─── Excerpt to read

Prometheus SQL Exporter

The SQL Exporter allows running arbitrary SQL statements against a CrateDB cluster to retrieve additional information. As the cluster contains information from each node, we do not need to install the SQL Exporter on every node. Instead, we install it centrally on the same machine that also hosts Prometheus.

Please note that it is not the same to set up a data source in Grafana pointing to CrateDB to display the output from queries in real-time as to use Prometheus to collect these values over time.

Installing the package is straight-forward:

apt install prometheus-sql-exporter

For the SQL exporter to connect to the cluster, we need to create a new user sql_exporter. We grant the user reading access to the sys schema. Run the below commands on any CrateDB node:

curl -H 'Content-Type: application/json' -X POST 'http://localhost:4200/_sql' -d '{"stmt":"CREATE USER sql_exporter WITH (password = '\''insert_password'\'');"}'
curl -H 'Content-Type: application/json' -X POST 'http://localhost:4200/_sql' -d '{"stmt":"GRANT DQL ON SCHEMA sys TO sql_exporter;"}'

We then create a configuration file in /etc/prometheus-sql-exporter.yml with a sample query that retrieves the number of shards per node:

jobs:
- name: "global"
  interval: '5m'
  connections: ['postgres://sql_exporter:insert_password@ubuntuvm1:5433?sslmode=disable']
  queries:
  - name: "shard_distribution"
    help: "Number of shards per node"
    labels: ["node_name"]
    values: ["shards"]
    query: |
      SELECT node['name'] AS node_name, COUNT(*) AS shards
      FROM sys.shards
      GROUP BY 1;
    allow_zero_rows: true

  - name: "heap_usage"

──────

Instruction: In the Prometheus SQL Exporter guide above, which schema does the new user get read access to?

─── Entries provided

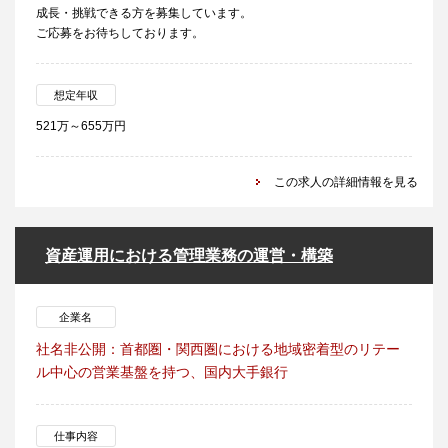
成長・挑戦できる方を募集しています。
ご応募をお待ちしております。
想定年収
521万～655万円
この求人の詳細情報を見る
資産運用における管理業務の運営・構築
企業名
社名非公開：首都圏・関西圏における地域密着型のリテー
ル中心の営業基盤を持つ、国内大手銀行
仕事内容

──────

Solution: The sys schema.